'''

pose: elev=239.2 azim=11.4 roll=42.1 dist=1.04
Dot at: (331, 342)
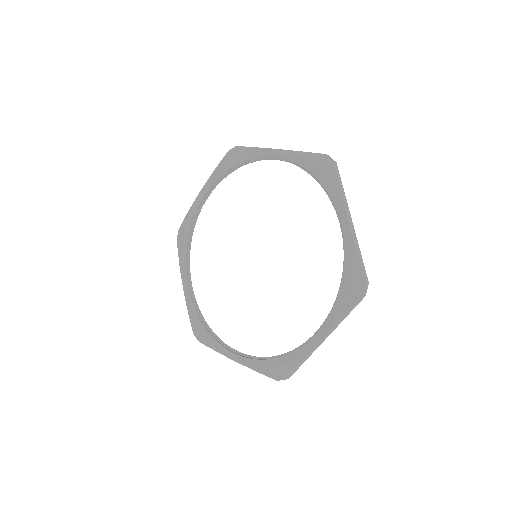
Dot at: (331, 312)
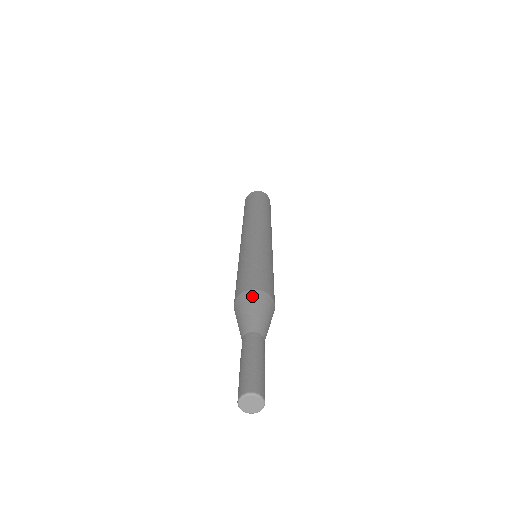
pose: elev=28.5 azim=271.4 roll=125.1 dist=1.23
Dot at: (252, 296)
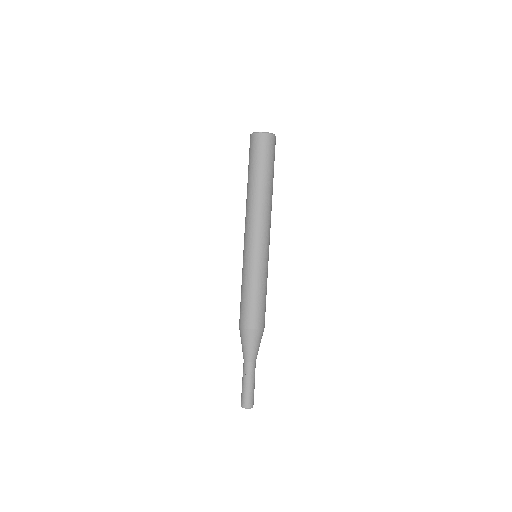
Dot at: (255, 335)
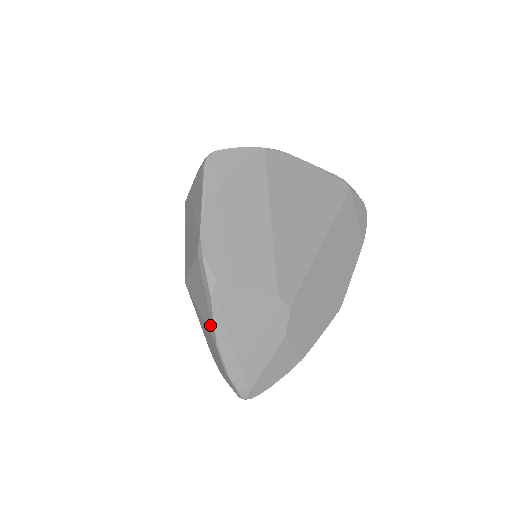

'''

*TASK BRIEF*. Please rewrite all the records above with every "pose" renamed to "camera" and nothing else changed. Leave out the pictures.

*THE SOLUTION*.
camera: elev=239.2 azim=11.4 roll=42.1 dist=1.04
Dot at: (331, 342)
Dot at: (331, 312)
camera: elev=28.5 azim=271.4 roll=125.1 dist=1.23
Dot at: (252, 296)
Dot at: (255, 335)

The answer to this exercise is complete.